* [Exercise prompt]:
From the listing below, retype exactly the line holding "Deselect, then export", the line holding "left_click(612, 107)", and the lines between them; skip everything else.

* [Given data]:
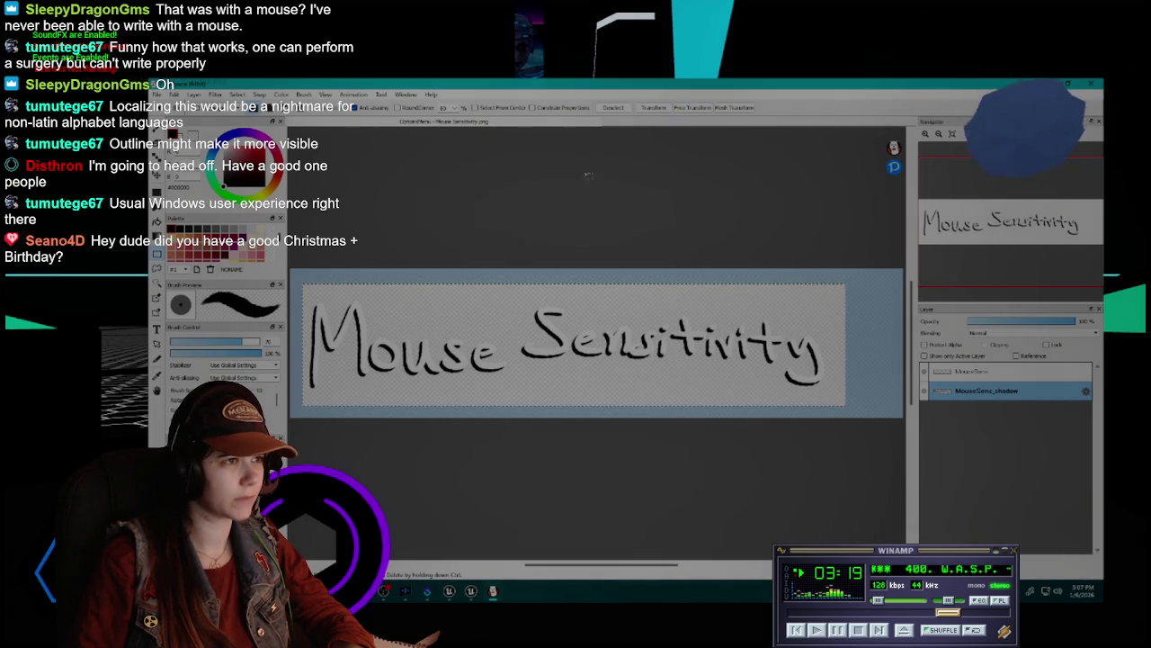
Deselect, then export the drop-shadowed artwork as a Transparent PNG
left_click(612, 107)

==

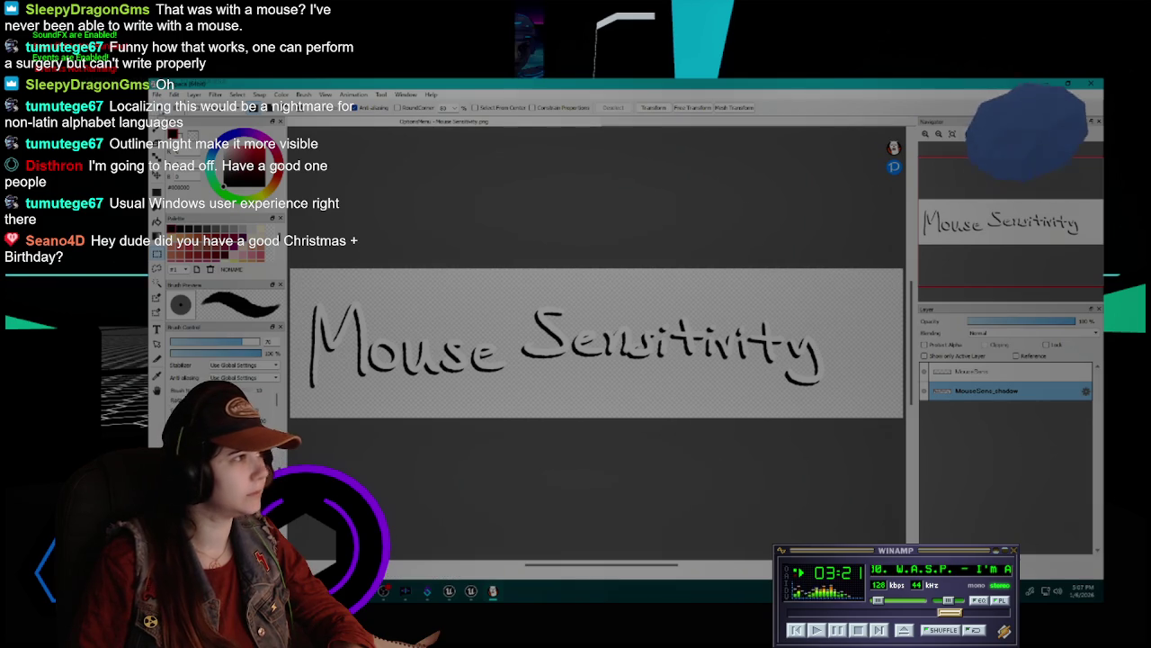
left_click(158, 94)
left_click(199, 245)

* [Result for this exercise]:
Deselect, then export the drop-shadowed artwork as a Transparent PNG
left_click(612, 107)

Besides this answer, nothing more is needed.